WHAT NEEDS TO BE DONE - Reproduce every line of the entries below, changing each "Ultimo messaggio da" to "Ultimo post di" and leaving everything else untouched.

GIVEN RECORDS -

-=-=-

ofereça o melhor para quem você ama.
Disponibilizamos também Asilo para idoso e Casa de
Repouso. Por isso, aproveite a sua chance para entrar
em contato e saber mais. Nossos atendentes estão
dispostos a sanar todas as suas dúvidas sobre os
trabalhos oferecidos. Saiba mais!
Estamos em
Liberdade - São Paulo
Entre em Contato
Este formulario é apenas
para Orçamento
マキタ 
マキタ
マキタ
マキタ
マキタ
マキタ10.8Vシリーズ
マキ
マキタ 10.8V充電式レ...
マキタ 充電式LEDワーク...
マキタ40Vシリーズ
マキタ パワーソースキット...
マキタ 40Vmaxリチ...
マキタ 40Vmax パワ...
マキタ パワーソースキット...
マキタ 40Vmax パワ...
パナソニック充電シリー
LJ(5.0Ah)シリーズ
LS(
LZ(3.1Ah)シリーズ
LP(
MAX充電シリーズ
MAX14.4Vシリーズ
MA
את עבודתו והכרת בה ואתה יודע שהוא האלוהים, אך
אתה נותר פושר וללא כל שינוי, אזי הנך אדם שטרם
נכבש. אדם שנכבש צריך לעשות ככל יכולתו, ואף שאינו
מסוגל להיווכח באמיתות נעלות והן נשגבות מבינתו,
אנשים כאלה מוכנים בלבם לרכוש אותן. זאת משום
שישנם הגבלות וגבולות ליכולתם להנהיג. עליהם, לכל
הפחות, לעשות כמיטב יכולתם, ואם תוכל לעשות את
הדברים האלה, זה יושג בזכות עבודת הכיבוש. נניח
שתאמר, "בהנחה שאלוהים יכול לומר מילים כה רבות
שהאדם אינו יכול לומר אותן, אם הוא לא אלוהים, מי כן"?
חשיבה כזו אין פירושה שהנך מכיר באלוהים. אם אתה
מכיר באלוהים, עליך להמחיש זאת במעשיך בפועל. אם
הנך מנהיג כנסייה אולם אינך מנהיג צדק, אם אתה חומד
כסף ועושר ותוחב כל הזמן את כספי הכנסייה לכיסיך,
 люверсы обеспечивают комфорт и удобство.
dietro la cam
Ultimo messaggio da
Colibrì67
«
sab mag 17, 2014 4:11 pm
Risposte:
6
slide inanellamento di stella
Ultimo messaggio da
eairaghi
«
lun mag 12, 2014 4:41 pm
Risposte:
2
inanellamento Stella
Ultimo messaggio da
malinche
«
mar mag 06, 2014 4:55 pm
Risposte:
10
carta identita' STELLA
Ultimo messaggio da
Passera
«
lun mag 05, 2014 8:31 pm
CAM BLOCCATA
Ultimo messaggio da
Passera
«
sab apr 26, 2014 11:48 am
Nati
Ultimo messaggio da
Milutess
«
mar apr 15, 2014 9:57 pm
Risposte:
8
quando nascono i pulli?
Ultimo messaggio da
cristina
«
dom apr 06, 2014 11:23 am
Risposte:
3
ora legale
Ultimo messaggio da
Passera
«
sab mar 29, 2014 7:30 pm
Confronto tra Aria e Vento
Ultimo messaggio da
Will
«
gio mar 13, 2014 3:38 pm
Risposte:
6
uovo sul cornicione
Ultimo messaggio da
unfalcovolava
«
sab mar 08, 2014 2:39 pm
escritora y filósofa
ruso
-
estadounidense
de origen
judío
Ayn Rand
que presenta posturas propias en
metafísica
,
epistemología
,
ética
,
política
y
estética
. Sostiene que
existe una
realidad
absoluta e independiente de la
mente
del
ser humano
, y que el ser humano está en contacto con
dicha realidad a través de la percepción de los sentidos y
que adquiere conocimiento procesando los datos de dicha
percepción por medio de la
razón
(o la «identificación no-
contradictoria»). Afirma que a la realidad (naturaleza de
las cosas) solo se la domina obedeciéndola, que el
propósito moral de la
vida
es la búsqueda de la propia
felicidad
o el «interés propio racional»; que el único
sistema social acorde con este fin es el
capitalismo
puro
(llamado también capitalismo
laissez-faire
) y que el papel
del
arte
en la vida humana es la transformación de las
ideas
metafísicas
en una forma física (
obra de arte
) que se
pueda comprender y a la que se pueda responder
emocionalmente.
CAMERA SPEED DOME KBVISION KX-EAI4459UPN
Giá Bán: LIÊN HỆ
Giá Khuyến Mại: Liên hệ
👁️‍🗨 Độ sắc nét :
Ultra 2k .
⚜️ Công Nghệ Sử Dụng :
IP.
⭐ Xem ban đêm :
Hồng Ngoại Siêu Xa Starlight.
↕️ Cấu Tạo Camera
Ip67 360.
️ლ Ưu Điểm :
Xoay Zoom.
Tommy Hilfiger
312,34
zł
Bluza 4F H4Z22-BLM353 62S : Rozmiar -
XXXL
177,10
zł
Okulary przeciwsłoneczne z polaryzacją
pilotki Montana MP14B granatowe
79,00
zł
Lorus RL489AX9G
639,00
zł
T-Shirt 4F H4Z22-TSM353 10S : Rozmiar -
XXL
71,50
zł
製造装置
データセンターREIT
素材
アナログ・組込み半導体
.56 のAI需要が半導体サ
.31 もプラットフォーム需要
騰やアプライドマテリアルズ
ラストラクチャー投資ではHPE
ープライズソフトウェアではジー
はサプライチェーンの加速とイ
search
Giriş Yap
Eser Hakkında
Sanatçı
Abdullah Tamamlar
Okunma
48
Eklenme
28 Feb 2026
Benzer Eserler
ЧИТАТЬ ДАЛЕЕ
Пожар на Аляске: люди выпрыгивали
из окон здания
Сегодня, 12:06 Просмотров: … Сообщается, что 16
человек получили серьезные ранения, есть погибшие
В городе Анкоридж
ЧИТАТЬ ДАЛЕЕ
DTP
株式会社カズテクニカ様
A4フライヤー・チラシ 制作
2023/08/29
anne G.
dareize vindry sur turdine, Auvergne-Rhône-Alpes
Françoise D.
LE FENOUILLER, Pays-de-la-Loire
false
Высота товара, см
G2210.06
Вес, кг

-=-=-

EXERCISE SOLUTION -
ofereça o melhor para quem você ama.
Disponibilizamos também Asilo para idoso e Casa de
Repouso. Por isso, aproveite a sua chance para entrar
em contato e saber mais. Nossos atendentes estão
dispostos a sanar todas as suas dúvidas sobre os
trabalhos oferecidos. Saiba mais!
Estamos em
Liberdade - São Paulo
Entre em Contato
Este formulario é apenas
para Orçamento
マキタ 
マキタ
マキタ
マキタ
マキタ
マキタ10.8Vシリーズ
マキ
マキタ 10.8V充電式レ...
マキタ 充電式LEDワーク...
マキタ40Vシリーズ
マキタ パワーソースキット...
マキタ 40Vmaxリチ...
マキタ 40Vmax パワ...
マキタ パワーソースキット...
マキタ 40Vmax パワ...
パナソニック充電シリー
LJ(5.0Ah)シリーズ
LS(
LZ(3.1Ah)シリーズ
LP(
MAX充電シリーズ
MAX14.4Vシリーズ
MA
את עבודתו והכרת בה ואתה יודע שהוא האלוהים, אך
אתה נותר פושר וללא כל שינוי, אזי הנך אדם שטרם
נכבש. אדם שנכבש צריך לעשות ככל יכולתו, ואף שאינו
מסוגל להיווכח באמיתות נעלות והן נשגבות מבינתו,
אנשים כאלה מוכנים בלבם לרכוש אותן. זאת משום
שישנם הגבלות וגבולות ליכולתם להנהיג. עליהם, לכל
הפחות, לעשות כמיטב יכולתם, ואם תוכל לעשות את
הדברים האלה, זה יושג בזכות עבודת הכיבוש. נניח
שתאמר, "בהנחה שאלוהים יכול לומר מילים כה רבות
שהאדם אינו יכול לומר אותן, אם הוא לא אלוהים, מי כן"?
חשיבה כזו אין פירושה שהנך מכיר באלוהים. אם אתה
מכיר באלוהים, עליך להמחיש זאת במעשיך בפועל. אם
הנך מנהיג כנסייה אולם אינך מנהיג צדק, אם אתה חומד
כסף ועושר ותוחב כל הזמן את כספי הכנסייה לכיסיך,
 люверсы обеспечивают комфорт и удобство.
dietro la cam
Ultimo post di
Colibrì67
«
sab mag 17, 2014 4:11 pm
Risposte:
6
slide inanellamento di stella
Ultimo post di
eairaghi
«
lun mag 12, 2014 4:41 pm
Risposte:
2
inanellamento Stella
Ultimo post di
malinche
«
mar mag 06, 2014 4:55 pm
Risposte:
10
carta identita' STELLA
Ultimo post di
Passera
«
lun mag 05, 2014 8:31 pm
CAM BLOCCATA
Ultimo post di
Passera
«
sab apr 26, 2014 11:48 am
Nati
Ultimo post di
Milutess
«
mar apr 15, 2014 9:57 pm
Risposte:
8
quando nascono i pulli?
Ultimo post di
cristina
«
dom apr 06, 2014 11:23 am
Risposte:
3
ora legale
Ultimo post di
Passera
«
sab mar 29, 2014 7:30 pm
Confronto tra Aria e Vento
Ultimo post di
Will
«
gio mar 13, 2014 3:38 pm
Risposte:
6
uovo sul cornicione
Ultimo post di
unfalcovolava
«
sab mar 08, 2014 2:39 pm
escritora y filósofa
ruso
-
estadounidense
de origen
judío
Ayn Rand
que presenta posturas propias en
metafísica
,
epistemología
,
ética
,
política
y
estética
. Sostiene que
existe una
realidad
absoluta e independiente de la
mente
del
ser humano
, y que el ser humano está en contacto con
dicha realidad a través de la percepción de los sentidos y
que adquiere conocimiento procesando los datos de dicha
percepción por medio de la
razón
(o la «identificación no-
contradictoria»). Afirma que a la realidad (naturaleza de
las cosas) solo se la domina obedeciéndola, que el
propósito moral de la
vida
es la búsqueda de la propia
felicidad
o el «interés propio racional»; que el único
sistema social acorde con este fin es el
capitalismo
puro
(llamado también capitalismo
laissez-faire
) y que el papel
del
arte
en la vida humana es la transformación de las
ideas
metafísicas
en una forma física (
obra de arte
) que se
pueda comprender y a la que se pueda responder
emocionalmente.
CAMERA SPEED DOME KBVISION KX-EAI4459UPN
Giá Bán: LIÊN HỆ
Giá Khuyến Mại: Liên hệ
👁️‍🗨 Độ sắc nét :
Ultra 2k .
⚜️ Công Nghệ Sử Dụng :
IP.
⭐ Xem ban đêm :
Hồng Ngoại Siêu Xa Starlight.
↕️ Cấu Tạo Camera
Ip67 360.
️ლ Ưu Điểm :
Xoay Zoom.
Tommy Hilfiger
312,34
zł
Bluza 4F H4Z22-BLM353 62S : Rozmiar -
XXXL
177,10
zł
Okulary przeciwsłoneczne z polaryzacją
pilotki Montana MP14B granatowe
79,00
zł
Lorus RL489AX9G
639,00
zł
T-Shirt 4F H4Z22-TSM353 10S : Rozmiar -
XXL
71,50
zł
製造装置
データセンターREIT
素材
アナログ・組込み半導体
.56 のAI需要が半導体サ
.31 もプラットフォーム需要
騰やアプライドマテリアルズ
ラストラクチャー投資ではHPE
ープライズソフトウェアではジー
はサプライチェーンの加速とイ
search
Giriş Yap
Eser Hakkında
Sanatçı
Abdullah Tamamlar
Okunma
48
Eklenme
28 Feb 2026
Benzer Eserler
ЧИТАТЬ ДАЛЕЕ
Пожар на Аляске: люди выпрыгивали
из окон здания
Сегодня, 12:06 Просмотров: … Сообщается, что 16
человек получили серьезные ранения, есть погибшие
В городе Анкоридж
ЧИТАТЬ ДАЛЕЕ
DTP
株式会社カズテクニカ様
A4フライヤー・チラシ 制作
2023/08/29
anne G.
dareize vindry sur turdine, Auvergne-Rhône-Alpes
Françoise D.
LE FENOUILLER, Pays-de-la-Loire
false
Высота товара, см
G2210.06
Вес, кг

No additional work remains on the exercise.